XXXVIII

La noticia de la operación de Rodolfo había sido el primer aviso de vencimiento. La primera vez que su corazón fallaba. Apenas llegar a la Ciudad de México, me trasladé al hospital adonde mi tutor pasó varios días en terapia intensiva. Me turné con Mirna para cuidarlo —que con el susto y el desgaste de los primeros días, se veía muy desmejorada—. No sabía yo que las figuritas de Lladró podían cuartearse, envejecer. Sentí tristeza por ella: a final de cuentas, a su modo, había sido una buena madre sustituta para mí. Seguía siendo distinguida pero era como si hubiera perdido brillo. En cambio mi tutor seguía siendo atractivo a pesar de las canas, las arrugas y ese aire de cansancio que le otorgaba un hálito de estar más allá de todo. Pero cuando enfocaba su atención y te hacía el blanco de su sonrisa volvía a hundirte los colmillos dulces de su mirada predadora. Yo veía a las enfermeras que lo atendían por turnos y me daba cuenta del aura de docilidad, el fervor por cuidarlo o limpiarlo, con que se manejaban en su presencia. Hay lobos así, que te abren deseos de sometimiento, y de pronto ya no eres más que una corza obediente a los designios de tu propia sangre.

Mirna me pidió que me quedara en la casona de Coyoacán mientras me instalaba en forma. Reconocí algunos cambios: la terraza de las carnívoras se había convertido en un hábitat de arcilla para plantas desérticas; Rosa y Tobías ya no estaban en sus puestos; la misma Mirna, viendo que se acercaban sus días de jubilación, no paraba de aprovechar cuanto proyecto de investigación o congreso la mantuviera activa. Pero la torre seguía tan luminosa y cuidada como cuando yo solía visitarla. Aunque había nuevas construcciones a escala como un Taj Mahal con todo y su espejo de agua, una capilla de Ronchamp que simulaba el tocado de una monja, o una ondulante Casa Batlló todavía en proceso, lo cierto es que la Casa de la Cascada seguía presidiendo el espacio. Probé a hacerla funcionar con el apagador que yo sabía oculto en el área de la chimenea y el agua volvió a correr como una fuente que agitara una magia recóndita.

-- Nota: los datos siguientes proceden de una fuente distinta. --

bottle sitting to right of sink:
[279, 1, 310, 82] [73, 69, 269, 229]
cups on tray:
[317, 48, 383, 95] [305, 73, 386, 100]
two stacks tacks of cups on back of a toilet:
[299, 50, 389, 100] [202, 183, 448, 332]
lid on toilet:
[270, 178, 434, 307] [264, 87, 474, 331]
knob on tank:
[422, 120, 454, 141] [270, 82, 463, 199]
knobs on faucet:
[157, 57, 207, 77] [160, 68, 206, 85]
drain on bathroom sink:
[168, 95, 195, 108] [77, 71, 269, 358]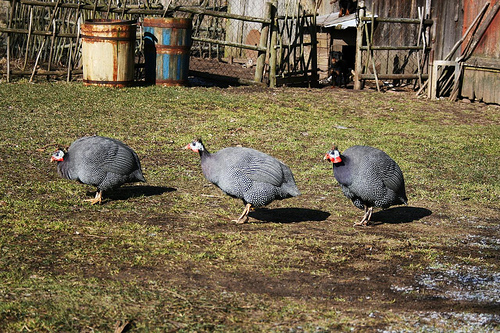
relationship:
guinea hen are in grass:
[324, 140, 406, 222] [2, 82, 498, 330]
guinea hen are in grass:
[192, 133, 302, 216] [2, 82, 498, 330]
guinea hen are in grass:
[49, 134, 145, 207] [2, 82, 498, 330]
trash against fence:
[144, 17, 191, 86] [0, 0, 277, 88]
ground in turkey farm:
[114, 248, 224, 303] [2, 0, 499, 332]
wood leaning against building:
[424, 7, 496, 131] [435, 2, 496, 110]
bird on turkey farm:
[40, 131, 152, 207] [2, 0, 499, 332]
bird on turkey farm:
[179, 132, 304, 230] [2, 0, 499, 332]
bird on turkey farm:
[317, 140, 409, 231] [2, 0, 499, 332]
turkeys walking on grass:
[46, 129, 153, 211] [10, 95, 484, 326]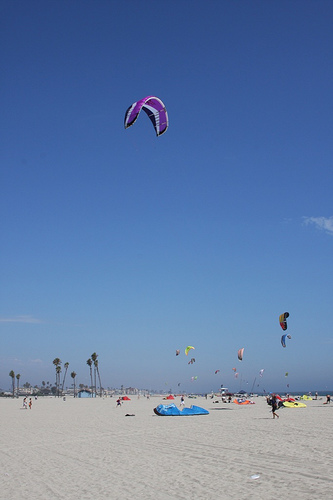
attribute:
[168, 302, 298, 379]
kites — curved 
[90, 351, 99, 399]
tree — brown , green , palm 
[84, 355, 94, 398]
tree — brown , green , palm 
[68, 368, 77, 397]
tree — brown , green , palm 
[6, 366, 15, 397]
tree — brown , green , palm 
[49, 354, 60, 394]
tree — brown , green , palm 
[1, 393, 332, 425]
sand — tan 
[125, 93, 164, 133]
stripe — black 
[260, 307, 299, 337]
parasail — red, yellow , black 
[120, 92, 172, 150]
kite — large, purple 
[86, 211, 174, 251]
sky — blue 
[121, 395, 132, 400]
kite — red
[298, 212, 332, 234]
white cloud — white 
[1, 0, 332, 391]
blue sky — blue 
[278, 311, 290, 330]
parachute — black , yellow , red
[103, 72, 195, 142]
kite — arched , purple 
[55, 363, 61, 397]
trees — cluster , tall , palm 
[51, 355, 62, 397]
trees — cluster , tall , palm 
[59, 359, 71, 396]
trees — cluster , tall , palm 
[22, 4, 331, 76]
sky — blue, clear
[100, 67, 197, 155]
parachute — blue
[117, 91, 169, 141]
para sail — red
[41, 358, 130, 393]
trees — palm 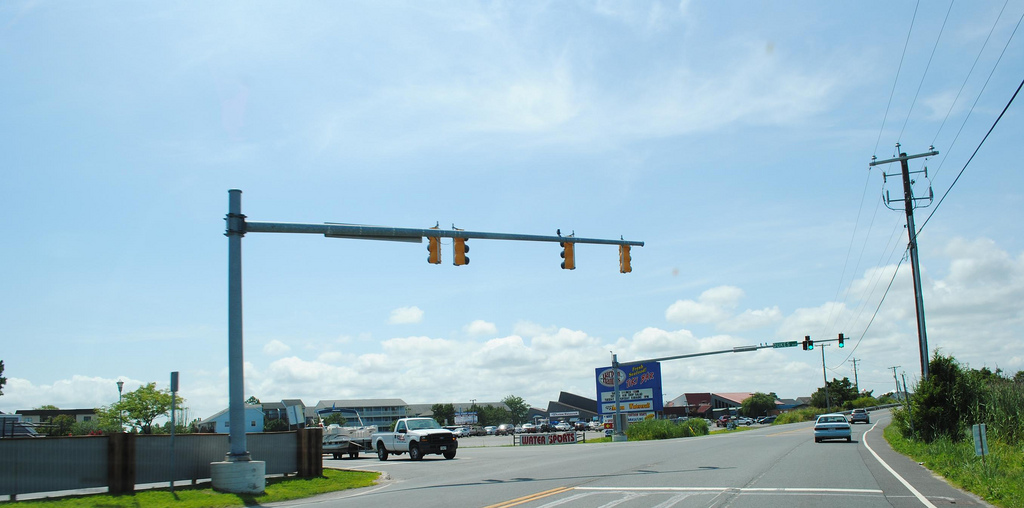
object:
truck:
[361, 410, 467, 469]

Rodolfo tardó varios días más en salir del hospital. Era extraño ver la cicatriz que le cruzaba ahora el pecho, ese bosque que me había guarecido cuando niña. Los ojos se me arrasaban de lágrimas sólo de pensar que alguien había tenido entre las manos su corazón. Recuerdo que cuando trabajé en Vonnas me daba mis escapadas para conocer otros lugares los días de descanso. A veces en los alrededores, como Mont Blanc con sus nubes y sus nieves tangibles como los sueños —porque cuando estás ahí, rodeado de esa blancura resplandeciente, todo te parece posible, lo mismo la felicidad que el precipicio—. Otras veces en vuelos de oferta a lugares un poco más lejanos. Así fue como visité Dublín, donde recordaría particularmente su corazón.

Recorría la catedral de la Santísima Trinidad, adonde me había metido para escapar de una llovizna pertinaz. La luz silenciosa de aquella mañana de febrero penetraba los vitrales y obligaba al recogimiento de los pocos parroquianos y los turistas que visitaban sus altares. El hecho de que fuera una catedral pequeña la hacía extrañamente acogedora a pesar de los muros de piedra medievales. De pronto en el costado derecho, una reja de metal forjado, tosca y abrupta, irrumpía en un nicho blanquísimo. En el interior, un relicario de madera oscura, de buen tamaño, con forma de corazón, que guardaba otro corazón que alguna vez había palpitado. Entonces, ante aquel objeto oscuro encarcelado, no pude sino pensar en el de mi tutor. Y deseé guarecerlo y conservarlo como un cáliz, por más que en aquel momento no sospechara que de verdad podía fallarle.